以上のことから、農薬の使用・保管管理に当たっては、次の点に注意してください。
( 参考:5関係法令などの(2)「農薬を使用する者が遵守すべき基準を定める省令 」)
(ア) 農薬を使用する前に必ずラベルをよく読み、対象作物・使用濃度・使用量・使用時期・使用回数などの使用基準、注意事項及び最終有効年月などラベルに記載されている内容を守ること。
(イ) 農薬を使用するときは、農薬使用簿などに使用年月日、使用場所、対象作物名、使用農薬及び使用量などを記帳すること。
(ウ) 散布液を作る時の注意
a 農薬を浴びないよう、必ず農薬用マスク・ゴム手袋・保護メガネを着用し、専用の防除衣・帽子・長靴などを用いて露出部分を少なくすること。

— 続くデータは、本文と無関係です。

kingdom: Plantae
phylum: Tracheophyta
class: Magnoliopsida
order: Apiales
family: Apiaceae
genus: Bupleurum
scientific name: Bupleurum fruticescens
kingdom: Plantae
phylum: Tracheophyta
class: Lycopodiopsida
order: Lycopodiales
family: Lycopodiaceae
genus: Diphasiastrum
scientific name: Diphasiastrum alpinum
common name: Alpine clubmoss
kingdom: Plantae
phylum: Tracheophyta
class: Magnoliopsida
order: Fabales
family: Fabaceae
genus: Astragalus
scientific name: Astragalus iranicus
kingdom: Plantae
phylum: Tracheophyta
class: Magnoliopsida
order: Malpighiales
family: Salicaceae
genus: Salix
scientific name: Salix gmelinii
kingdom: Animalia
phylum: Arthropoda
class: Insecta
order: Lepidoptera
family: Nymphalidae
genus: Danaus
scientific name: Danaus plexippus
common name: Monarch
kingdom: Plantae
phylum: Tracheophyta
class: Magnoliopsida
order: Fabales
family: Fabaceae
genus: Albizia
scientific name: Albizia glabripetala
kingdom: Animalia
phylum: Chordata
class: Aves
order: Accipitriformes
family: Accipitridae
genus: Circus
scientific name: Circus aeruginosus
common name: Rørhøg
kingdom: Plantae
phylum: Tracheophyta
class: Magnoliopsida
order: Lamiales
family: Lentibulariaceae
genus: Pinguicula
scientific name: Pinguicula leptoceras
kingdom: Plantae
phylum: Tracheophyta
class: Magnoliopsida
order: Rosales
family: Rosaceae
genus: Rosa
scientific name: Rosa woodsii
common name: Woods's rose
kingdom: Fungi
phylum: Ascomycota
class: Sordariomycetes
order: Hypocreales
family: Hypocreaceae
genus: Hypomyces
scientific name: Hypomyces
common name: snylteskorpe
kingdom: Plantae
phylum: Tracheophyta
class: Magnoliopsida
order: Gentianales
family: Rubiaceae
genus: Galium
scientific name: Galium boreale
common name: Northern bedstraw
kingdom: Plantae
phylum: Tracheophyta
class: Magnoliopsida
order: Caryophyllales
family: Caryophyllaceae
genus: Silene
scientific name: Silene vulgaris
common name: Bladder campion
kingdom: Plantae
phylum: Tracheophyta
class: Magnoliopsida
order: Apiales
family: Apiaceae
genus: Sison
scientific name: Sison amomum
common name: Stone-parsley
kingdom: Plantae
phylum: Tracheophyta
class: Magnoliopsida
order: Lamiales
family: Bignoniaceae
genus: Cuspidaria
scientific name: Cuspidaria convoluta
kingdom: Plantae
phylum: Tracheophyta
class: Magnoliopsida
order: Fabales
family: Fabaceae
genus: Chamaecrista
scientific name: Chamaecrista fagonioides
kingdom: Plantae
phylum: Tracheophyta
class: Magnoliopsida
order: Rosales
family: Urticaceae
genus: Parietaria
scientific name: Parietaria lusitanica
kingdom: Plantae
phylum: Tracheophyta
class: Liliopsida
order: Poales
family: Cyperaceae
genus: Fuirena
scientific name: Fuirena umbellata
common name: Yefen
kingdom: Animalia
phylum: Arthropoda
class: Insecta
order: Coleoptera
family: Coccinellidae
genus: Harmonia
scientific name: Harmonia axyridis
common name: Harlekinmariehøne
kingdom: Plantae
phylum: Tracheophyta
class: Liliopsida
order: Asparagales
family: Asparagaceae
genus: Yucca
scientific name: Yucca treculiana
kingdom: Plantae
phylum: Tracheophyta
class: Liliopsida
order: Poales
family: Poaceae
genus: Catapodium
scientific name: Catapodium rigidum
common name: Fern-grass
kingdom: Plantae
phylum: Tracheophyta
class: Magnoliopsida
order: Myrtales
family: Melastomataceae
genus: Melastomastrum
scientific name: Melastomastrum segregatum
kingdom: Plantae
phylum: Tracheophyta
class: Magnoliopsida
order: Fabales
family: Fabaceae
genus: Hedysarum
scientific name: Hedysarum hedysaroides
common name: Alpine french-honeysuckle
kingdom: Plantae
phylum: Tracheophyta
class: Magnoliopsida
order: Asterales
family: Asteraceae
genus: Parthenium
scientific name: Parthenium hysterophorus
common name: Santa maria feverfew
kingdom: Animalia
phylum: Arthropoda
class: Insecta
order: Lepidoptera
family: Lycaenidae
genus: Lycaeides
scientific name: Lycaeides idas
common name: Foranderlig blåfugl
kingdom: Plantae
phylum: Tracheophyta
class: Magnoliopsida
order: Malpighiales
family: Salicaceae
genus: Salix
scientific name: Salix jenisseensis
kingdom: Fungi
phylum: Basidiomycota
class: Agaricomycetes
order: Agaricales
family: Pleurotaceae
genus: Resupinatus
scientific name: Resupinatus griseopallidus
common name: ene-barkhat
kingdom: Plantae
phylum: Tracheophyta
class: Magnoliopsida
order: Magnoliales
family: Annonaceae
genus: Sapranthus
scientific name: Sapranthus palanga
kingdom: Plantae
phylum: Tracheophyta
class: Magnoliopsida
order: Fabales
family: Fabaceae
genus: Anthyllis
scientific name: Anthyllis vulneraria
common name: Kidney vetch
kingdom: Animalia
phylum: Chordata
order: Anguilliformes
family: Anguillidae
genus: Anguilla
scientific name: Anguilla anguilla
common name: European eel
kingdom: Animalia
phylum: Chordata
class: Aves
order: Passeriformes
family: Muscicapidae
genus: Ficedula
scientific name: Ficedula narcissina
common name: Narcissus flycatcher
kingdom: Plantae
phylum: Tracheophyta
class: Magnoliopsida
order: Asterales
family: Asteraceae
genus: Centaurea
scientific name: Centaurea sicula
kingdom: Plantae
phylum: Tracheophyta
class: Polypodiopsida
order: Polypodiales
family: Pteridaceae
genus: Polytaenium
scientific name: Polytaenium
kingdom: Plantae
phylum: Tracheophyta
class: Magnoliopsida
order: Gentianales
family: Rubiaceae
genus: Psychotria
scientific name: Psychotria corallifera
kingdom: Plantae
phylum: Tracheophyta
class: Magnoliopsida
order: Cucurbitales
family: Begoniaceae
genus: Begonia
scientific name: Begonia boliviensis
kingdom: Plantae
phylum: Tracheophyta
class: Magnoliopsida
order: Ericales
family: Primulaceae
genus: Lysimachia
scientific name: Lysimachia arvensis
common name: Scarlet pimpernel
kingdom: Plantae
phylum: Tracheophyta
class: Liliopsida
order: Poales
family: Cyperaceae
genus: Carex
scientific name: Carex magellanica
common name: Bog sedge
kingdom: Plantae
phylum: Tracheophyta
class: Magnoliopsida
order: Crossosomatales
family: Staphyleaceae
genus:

b 防除器具は、事前に十分点検・整備を行っておくこと。
c 散布液は、その都度使い切る量を調整すること。
(エ) 散布時及び散布後の注意
a 病後、疲労しているときなど体調不良の場合や妊娠中の人は、散布作業に従事しないこと。
b 農薬を浴びないよう(ウ)のaと同様に露出部分を少なくすること。
c 容器、防除器具の取り扱いに注意し、薬剤が飛散しないようにすること。
d 散布作業は暑い日中を避けて、風の強くない、朝夕の涼しいときを選び、長時間連続して散布作業はしないこと。
e 作業中の飲食、喫煙は避けること。
f 散布中や散布後に、めまい、吐き気など体に異常を感じたら直ちに医師の診断を受けること。
g 作業後は必ず石けんで顔や手足を良く洗い、うがいをし、衣服は速やかに着替えること。
h 器具、容器、空袋、またその洗浄液の処理は適切に行うこと。
i 作業後、飲酒したり、夜ふかしをしたりしないこと。
(ア) 農薬は密栓・密封して、湿度や温度の高いところを避け、農薬専用の保管庫に収納し、必ずカギをかけて、子どもなどの手の届かないところに保管すること。
(イ) 農薬の小分け、他の容器への移し替えは絶対にしないこと。
(ウ) 農薬は必要な量の購入を心がけ、保管管理ができる範囲とすること。
(ア) 付近の住宅などに対する被害防止
農薬を使用する際には、事前に周辺の住民や近隣の農作物生産者への周知を徹底すること。
( 参考:関係法令 (8)「住宅地等における農薬使用について」 )
(イ) 家畜に対する被害防止
a 周辺に家畜飼育及び養鶏が行われる地域で農薬散布する場合は、散布前に散布地域、使用薬剤の種類、家畜に対する諸注意事項を、地域内の家畜飼養者に周知し、理解に努めること。
b 万一、事故が発生した場合は、速やかに獣医師、もしくは最寄りの家畜保健衛生所に連絡して、手当てを受けること。
(ウ) 生活環境動植物に対する被害防止
a 散布された農薬が、生活環境動植物に被害を及ぼさないように注意すること。
b 水質汚濁性農薬は、水質汚濁性農薬被害防止対策実施要領により厳重な管理をもって使用すること。
( 参考:関係法令 (4)「水質汚濁性農薬被害防止対策実施要領」 )
(エ) ミツバチに対する被害防止
養蜂が行われている地域では、農薬散布に当たって次の点に留意し、被害の防止に努めること。
( 参考:関係法令 (7)「蜜蜂の農薬被害防止対策リーフレット 」 )
a あらかじめ養蜂家に使用期間、使用方法を農薬散布前に連絡し協力を得ること。
b ナタネなど蜜源となる作物に農薬を使用する場合は、なるべく開花期を避けること。
(オ) 蚕に対する被害防止
a 桑園に直接農薬を散布する場合は、残留期間の短い農薬を選び、蚕に被害を及ぼす恐れのある農薬の使用については、その農薬の残留期間に注意し、採桑間近の散布を行わないこと。
b 桑園の隣接地で農薬を散布する場合は、次の事項に留意すること。
(a) あらかじめ養蚕農家など関係者に使用期間、使用方法などを連絡し協力を得ること。
(b) 桑園に農薬が飛散しないように注意して散布すること。
農薬を使用する際は、眼・鼻・喉・皮膚などを刺激する場合があるので、体調の悪い人・アレルギー体質の人、薬物かぶれを起こしやすい人は散布作業に従事しない。また、散布直後の施設内への立ち入りは避ける。